A run-off presidential election between the first and second placed candidates is held two weeks after the certification of the results, unless a candidate wins 55% in the first round.

The parliamentary and council elections are decided in a single round, first past the post system. A total of 132 MPs are elected from a choice of 752 candidates fielded by 17 parties (as well as 40 independents). Additionally, there are 2,741 candidates for a total of 511 elected local positions as councillors, council chairpersons and mayors.

Voting in Sierra Leone's presidential runoff election seemed peaceful 31 March 2018 during the Easter holiday weekend, as citizens hoped to complete a process started on March 7. The current president, Ernest Bai Koroma, was stepping down this year after serving two five-year terms. Voters Saturday are casting ballots for either the ruling All Peoples Congress Party's presidential candidate Dr. Samura Matthew Wilson Kamara, or the Sierra Leone People's Party presidential candidate, Julius Maada Bio. This was the second time opposition candidate Bio had run for the country's top government job. He lost the 2012 election to President Koroma.

Sierra Leone's opposition party said 03 April 2017 its candidate won the country's presidential election runoff, according to its own tally of the results. Sierra Leone People's Party (SLPP) said opposition leader Julius Maada Bio took 54.11 percent of the votes, while Samura Kamara of the ruling All People's Congress (APC) won 45.89 percent. Julius Maada Bio waas been sworn in as Sierra Leone's new president after winning a tight run-off vote. Bio took the oath of office soon after the electoral commission named him the winner.

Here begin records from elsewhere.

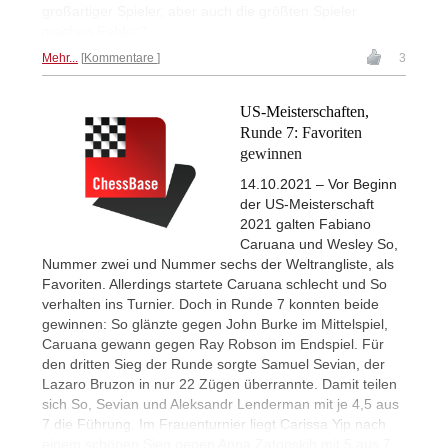
großartiger Spieler, aber auch die größten Spieler
machen Fehler."
Mehr...
Kommentare
3
US-Meisterschaften,
Runde 7: Favoriten
gewinnen
14.10.2021 – Vor Beginn
der US-Meisterschaft
2021 galten Fabiano
Caruana und Wesley So,
Nummer zwei und Nummer sechs der Weltrangliste, als
Favoriten. Allerdings startete Caruana schlecht und So
verhalten ins Turnier. Doch in Runde 7 konnten beide
gewinnen: So glänzte gegen John Burke im Mittelspiel,
Caruana gewann gegen Ray Robson im Endspiel. Für
den dritten Sieg der Runde sorgte Samuel Sevian, der
Lazaro Bruzon in nur 22 Zügen überrannte. Damit teilen
sich So, Sevian und Aleksandr Lenderman mit je 4,5 aus
7 die Führung. Im Frauenturnier liegt Carissa Yip nach
einem schönen Sieg gegen Anna Zatonskih mit 5 aus 7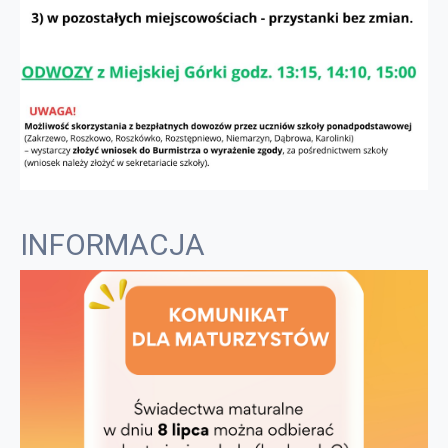
INFORMACJA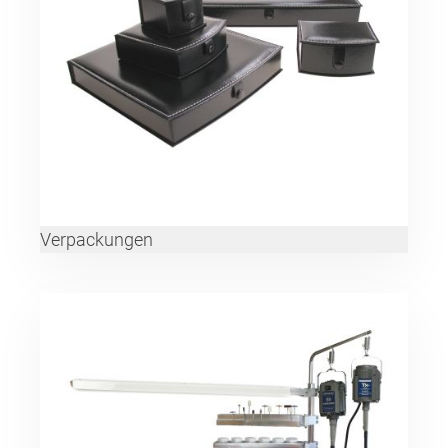
Verpackungen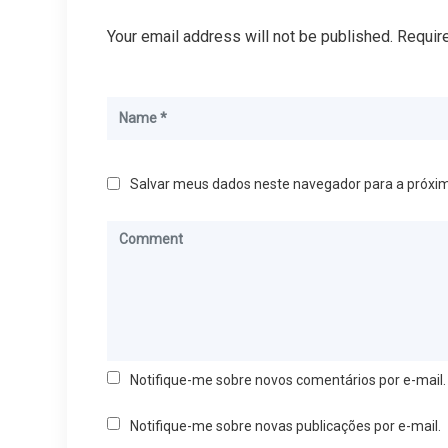
Your email address will not be published. Requir
Salvar meus dados neste navegador para a próxi
Notifique-me sobre novos comentários por e-mail.
Notifique-me sobre novas publicações por e-mail.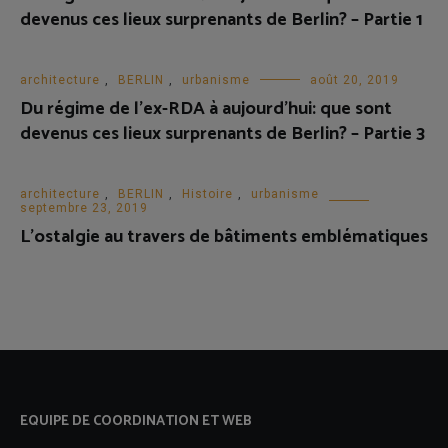
devenus ces lieux surprenants de Berlin? – Partie 1
architecture
,
BERLIN
,
urbanisme
août 20, 2019
Du régime de l’ex-RDA à aujourd’hui: que sont
devenus ces lieux surprenants de Berlin? – Partie 3
architecture
,
BERLIN
,
Histoire
,
urbanisme
septembre 23, 2019
L’ostalgie au travers de bâtiments emblématiques
EQUIPE DE COORDINATION ET WEB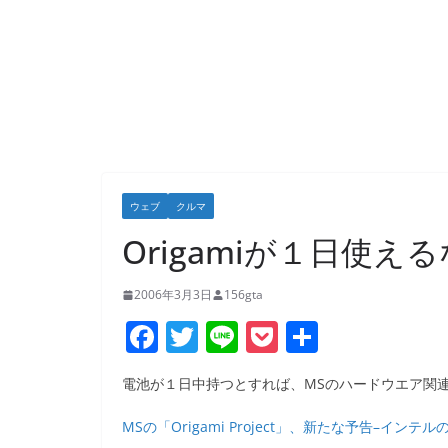
ウェブ
クルマ
Origamiが１日使え
2006年3月3日
156gta
F
T
Li
P
共
a
w
n
o
有
電池が１日中持つとすれば、MSのハードウエア関連
c
itt
e
ck
e
er
et
MSの「Origami Project」、新たな予告–インテルのU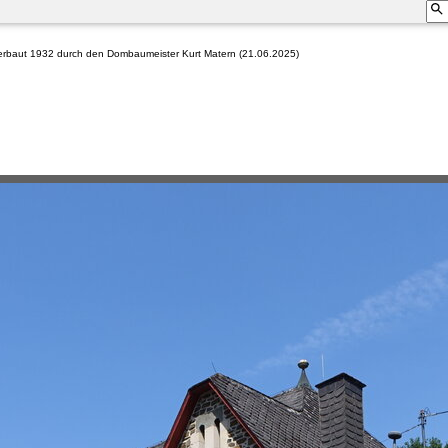
, erbaut 1932 durch den Dombaumeister Kurt Matern (21.06.2025)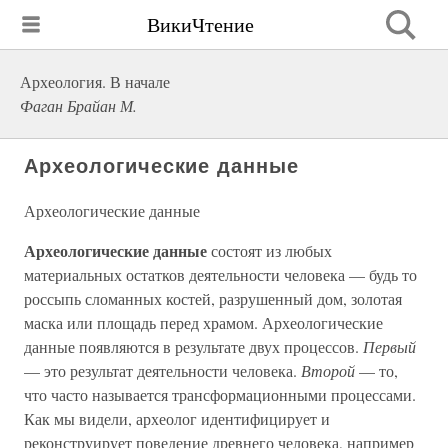
ВикиЧтение
Археология. В начале
Фаган Брайан М.
Археологические данные
Археологические данные
Археологические данные
состоят из любых
материальных остатков деятельности человека — будь то
россыпь сломанных костей, разрушенный дом, золотая
маска или площадь перед храмом. Археологические
данные появляются в результате двух процессов.
Первый
— это результат деятельности человека.
Второй
— то,
что часто называется трансформационными процессами.
Как мы видели, археолог идентифицирует и
реконструирует поведение древнего человека, например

Sierra Leone's ruling All People's Congress presidential candidate, Samura Kamara, said he would contest the results of the recent presidential election, after the electoral commission declared opposition candidate Julius Maada Bio the winner. Kamara said on national television that the result of the March 31 run-off was distorted due to "massive ballot stuffing, over-voting and fraudulent voter registers."